Aerospace materials and applications

Aerospace Materials and Applications addresses materials selection and use in aircraft, spacecraft, launch vehicles, and propulsion systems and power systems. Advances in aerospace systems are strongly dependent on advances in materials and processing technologies. In the past hundred years of powered flight aircraft structures have evolved around advances in materials that are lighter and stronger. Aircraft propulsion systems are constantly striving to become more fuel efficient via reductions in mass and improved capability for materials to operate at higher temperatures for longer periods. Gas turbine engines that power modern aircraft are being designed to run at higher pressures and temperatures to generate more thrust per pound of engine mass. Similar considerations apply to rocket engines where the power densities are much higher. Spacecraft are designed to operate in the harsh radiation environments of outer space. In-space propulsion and power systems are key components of spacecraft and advanced materials enable these systems. Hence it is important for aerospace systems designers to have a good understanding of how specific materials will perform in their systems. Aerospace Materials and Applications clearly shows the preferred approach to selecting materials given the unique requirements for design and construction of aerospace systems.
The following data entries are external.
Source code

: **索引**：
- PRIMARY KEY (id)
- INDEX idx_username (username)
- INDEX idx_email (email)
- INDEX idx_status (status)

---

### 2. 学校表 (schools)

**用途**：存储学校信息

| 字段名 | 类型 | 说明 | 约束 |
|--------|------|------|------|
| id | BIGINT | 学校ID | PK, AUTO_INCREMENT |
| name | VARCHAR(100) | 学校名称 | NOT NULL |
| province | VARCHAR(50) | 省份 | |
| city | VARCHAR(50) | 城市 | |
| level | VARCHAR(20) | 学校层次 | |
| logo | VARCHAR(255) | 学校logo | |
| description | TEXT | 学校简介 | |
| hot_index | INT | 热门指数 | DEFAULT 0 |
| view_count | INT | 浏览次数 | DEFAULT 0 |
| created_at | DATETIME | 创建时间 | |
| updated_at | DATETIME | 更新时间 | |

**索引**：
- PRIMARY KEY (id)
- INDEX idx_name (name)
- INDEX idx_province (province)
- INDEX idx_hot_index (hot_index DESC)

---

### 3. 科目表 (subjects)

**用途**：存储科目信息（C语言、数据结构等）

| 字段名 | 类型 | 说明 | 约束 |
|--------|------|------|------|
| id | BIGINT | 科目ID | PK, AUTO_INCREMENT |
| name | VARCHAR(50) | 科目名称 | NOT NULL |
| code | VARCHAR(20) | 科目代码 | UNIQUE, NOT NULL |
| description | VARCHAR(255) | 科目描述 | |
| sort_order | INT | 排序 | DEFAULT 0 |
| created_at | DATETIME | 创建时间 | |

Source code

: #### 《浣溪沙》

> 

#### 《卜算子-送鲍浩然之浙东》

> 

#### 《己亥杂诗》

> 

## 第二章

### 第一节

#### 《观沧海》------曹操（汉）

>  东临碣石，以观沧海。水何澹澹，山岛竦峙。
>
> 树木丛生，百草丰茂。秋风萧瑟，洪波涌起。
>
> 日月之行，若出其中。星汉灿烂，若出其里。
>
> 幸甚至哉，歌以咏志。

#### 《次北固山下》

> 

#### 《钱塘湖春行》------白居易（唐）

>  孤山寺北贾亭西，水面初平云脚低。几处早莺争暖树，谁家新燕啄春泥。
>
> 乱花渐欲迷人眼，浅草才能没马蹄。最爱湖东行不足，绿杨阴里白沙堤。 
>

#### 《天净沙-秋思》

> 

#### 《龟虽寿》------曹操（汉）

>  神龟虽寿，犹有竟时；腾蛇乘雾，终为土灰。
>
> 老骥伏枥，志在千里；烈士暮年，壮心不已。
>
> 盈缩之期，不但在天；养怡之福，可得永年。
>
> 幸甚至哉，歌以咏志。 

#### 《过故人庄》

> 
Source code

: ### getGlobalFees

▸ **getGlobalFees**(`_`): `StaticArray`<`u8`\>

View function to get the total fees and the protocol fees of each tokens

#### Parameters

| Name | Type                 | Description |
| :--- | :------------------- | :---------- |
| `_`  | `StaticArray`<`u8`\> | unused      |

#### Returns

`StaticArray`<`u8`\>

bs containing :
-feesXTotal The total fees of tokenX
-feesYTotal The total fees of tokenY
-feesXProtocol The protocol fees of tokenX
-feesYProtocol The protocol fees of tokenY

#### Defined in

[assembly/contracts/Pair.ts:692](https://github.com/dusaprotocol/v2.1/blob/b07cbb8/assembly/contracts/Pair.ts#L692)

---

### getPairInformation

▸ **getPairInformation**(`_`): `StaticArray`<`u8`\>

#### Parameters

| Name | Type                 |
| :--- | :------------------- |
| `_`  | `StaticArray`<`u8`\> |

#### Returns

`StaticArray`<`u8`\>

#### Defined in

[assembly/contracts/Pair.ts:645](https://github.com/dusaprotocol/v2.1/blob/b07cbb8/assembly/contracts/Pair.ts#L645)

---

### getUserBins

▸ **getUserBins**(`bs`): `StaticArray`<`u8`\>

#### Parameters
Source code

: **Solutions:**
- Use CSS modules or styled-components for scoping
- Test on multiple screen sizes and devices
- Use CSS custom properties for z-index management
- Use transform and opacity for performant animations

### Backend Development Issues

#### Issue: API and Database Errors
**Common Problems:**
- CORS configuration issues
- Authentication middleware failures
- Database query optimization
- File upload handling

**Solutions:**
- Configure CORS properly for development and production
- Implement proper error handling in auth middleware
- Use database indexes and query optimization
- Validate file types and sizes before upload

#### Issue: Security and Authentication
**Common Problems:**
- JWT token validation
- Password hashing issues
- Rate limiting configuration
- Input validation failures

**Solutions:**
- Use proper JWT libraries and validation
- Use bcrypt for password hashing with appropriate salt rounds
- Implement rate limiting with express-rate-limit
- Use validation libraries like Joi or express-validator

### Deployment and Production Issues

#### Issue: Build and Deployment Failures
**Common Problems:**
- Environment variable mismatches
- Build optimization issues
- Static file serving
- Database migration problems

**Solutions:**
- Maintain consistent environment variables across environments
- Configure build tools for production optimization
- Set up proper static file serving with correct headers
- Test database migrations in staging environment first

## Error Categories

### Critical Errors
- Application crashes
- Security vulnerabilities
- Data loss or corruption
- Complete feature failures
Coverage Includes: Aerospace Materials Characteristics, Materials Selection for Aerospace Systems, Advanced Nanoengineered Materials, Subsonic Aircraft Materials Development, Materials for Spacecraft, Materials for Launch Vehicle Structures, Materials for Exploration Systems, Thermal Protection Systems and Hot Structures for Hypersonic Vehicles, Aero Engine Materials, Materials for Solid Rocket Engines, Materials for Liquid Propulsion Systems, Advanced Materials for In-Space Propulsion, Materials in Power Systems in Space Exploration.